To be successful, you need to feel your emotions. 


If not, they are bottled up, shaken some more and explode.  


Not feeling your emotions is worse than feeling them too much. 


Likewise, it’s better to feel them as they come, rather than to feel them all at once. 


I still struggle with this, but I realized it was bad when I would consecutively, over a course of time, have repeated anxiety attacks when things got hard.  


It was to the point where I thought something was wrong with me physically, and I was sick. This led to what I have talked about in earlier columns:burnout. 


I went to the doctor because I was feeling anxious and tired all the time, breaking out into hives and just not feeling like myself. 


They told me nothing was wrong physically, except being low on the normal scale of my iron, which was what made me realize it was all in my head. 


I wanted something to be wrong with me physically, so I didn’t have to deal with myself mentally.  


This was a hard pill to swallow.  

I talked to a therapist, and he told me I needed to stop holding things in. 


When you hold things in, they are harder to digest. If you keep pushing them down, they have to come up somehow.  


Therefore, in these upcoming weeks, with the stress of college, family or even finances, remember to let it out. 


Feel everything.

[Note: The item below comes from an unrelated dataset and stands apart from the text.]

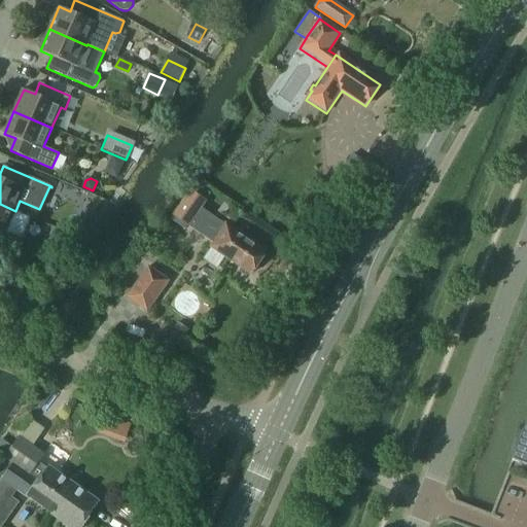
[(31,217),(15,211),(0,204),(0,244),(5,246),(10,234),(22,239),(31,217)]
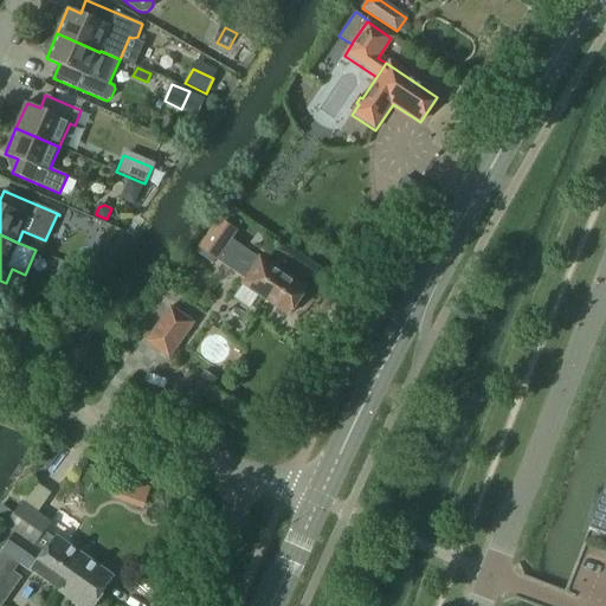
[(238,281),(289,315),(307,290),(256,256),(238,281)]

Write it down. Go on a walk. 


Don’t keep pushing it down. 


You need to feel it to work through it.  


What helps me when I am stressed is reminding myself it is not as big as I am making it.  

I start at the beginning of my stress, then work up to where I am now. 


Maybe it was because I dropped my coffee, had a quiz, then realized the dining hall was closed. 


In the moment, it may seem like the world is ending. 


In actuality, though, I can get another coffee, didn’t do bad on the quiz and can come back to the dining hall in an hour.  


All of that was realized because I let myself feel the stress, retrace my steps and think about it.  


Don’t let yourself be swallowed by your emotions. 


Take a moment, sit down and breathe.